**THE TASK:** Faithfully repeat all of the records, as they are written below.

::::::::

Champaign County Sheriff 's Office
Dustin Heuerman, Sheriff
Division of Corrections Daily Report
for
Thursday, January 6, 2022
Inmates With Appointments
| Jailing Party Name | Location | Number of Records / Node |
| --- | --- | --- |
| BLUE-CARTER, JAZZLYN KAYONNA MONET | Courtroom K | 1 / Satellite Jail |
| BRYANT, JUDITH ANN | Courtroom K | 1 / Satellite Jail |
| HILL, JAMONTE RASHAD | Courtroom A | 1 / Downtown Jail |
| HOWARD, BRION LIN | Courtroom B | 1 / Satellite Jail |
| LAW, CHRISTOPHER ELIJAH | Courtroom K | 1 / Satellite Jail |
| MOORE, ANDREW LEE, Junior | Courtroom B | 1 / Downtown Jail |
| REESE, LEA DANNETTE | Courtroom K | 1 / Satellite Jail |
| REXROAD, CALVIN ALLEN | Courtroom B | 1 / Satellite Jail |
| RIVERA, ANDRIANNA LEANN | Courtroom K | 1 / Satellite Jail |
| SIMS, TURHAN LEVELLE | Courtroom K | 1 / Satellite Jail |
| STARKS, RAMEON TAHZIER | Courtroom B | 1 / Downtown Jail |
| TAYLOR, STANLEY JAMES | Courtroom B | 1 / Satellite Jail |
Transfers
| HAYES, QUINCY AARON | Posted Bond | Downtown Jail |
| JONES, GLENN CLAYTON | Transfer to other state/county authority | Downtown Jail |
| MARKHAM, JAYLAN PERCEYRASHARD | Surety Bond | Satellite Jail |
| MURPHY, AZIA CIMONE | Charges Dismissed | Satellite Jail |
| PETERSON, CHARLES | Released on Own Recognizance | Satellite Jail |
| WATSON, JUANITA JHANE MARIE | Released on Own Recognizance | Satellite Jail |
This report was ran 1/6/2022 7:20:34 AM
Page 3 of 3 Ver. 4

::::::::

**THE COMPLETED TASK:**
Champaign County Sheriff 's Office
Dustin Heuerman, Sheriff
Division of Corrections Daily Report
for
Thursday, January 6, 2022
Inmates With Appointments
| Jailing Party Name | Location | Number of Records / Node |
| --- | --- | --- |
| BLUE-CARTER, JAZZLYN KAYONNA MONET | Courtroom K | 1 / Satellite Jail |
| BRYANT, JUDITH ANN | Courtroom K | 1 / Satellite Jail |
| HILL, JAMONTE RASHAD | Courtroom A | 1 / Downtown Jail |
| HOWARD, BRION LIN | Courtroom B | 1 / Satellite Jail |
| LAW, CHRISTOPHER ELIJAH | Courtroom K | 1 / Satellite Jail |
| MOORE, ANDREW LEE, Junior | Courtroom B | 1 / Downtown Jail |
| REESE, LEA DANNETTE | Courtroom K | 1 / Satellite Jail |
| REXROAD, CALVIN ALLEN | Courtroom B | 1 / Satellite Jail |
| RIVERA, ANDRIANNA LEANN | Courtroom K | 1 / Satellite Jail |
| SIMS, TURHAN LEVELLE | Courtroom K | 1 / Satellite Jail |
| STARKS, RAMEON TAHZIER | Courtroom B | 1 / Downtown Jail |
| TAYLOR, STANLEY JAMES | Courtroom B | 1 / Satellite Jail |
Transfers
| HAYES, QUINCY AARON | Posted Bond | Downtown Jail |
| JONES, GLENN CLAYTON | Transfer to other state/county authority | Downtown Jail |
| MARKHAM, JAYLAN PERCEYRASHARD | Surety Bond | Satellite Jail |
| MURPHY, AZIA CIMONE | Charges Dismissed | Satellite Jail |
| PETERSON, CHARLES | Released on Own Recognizance | Satellite Jail |
| WATSON, JUANITA JHANE MARIE | Released on Own Recognizance | Satellite Jail |
This report was ran 1/6/2022 7:20:34 AM
Page 3 of 3 Ver. 4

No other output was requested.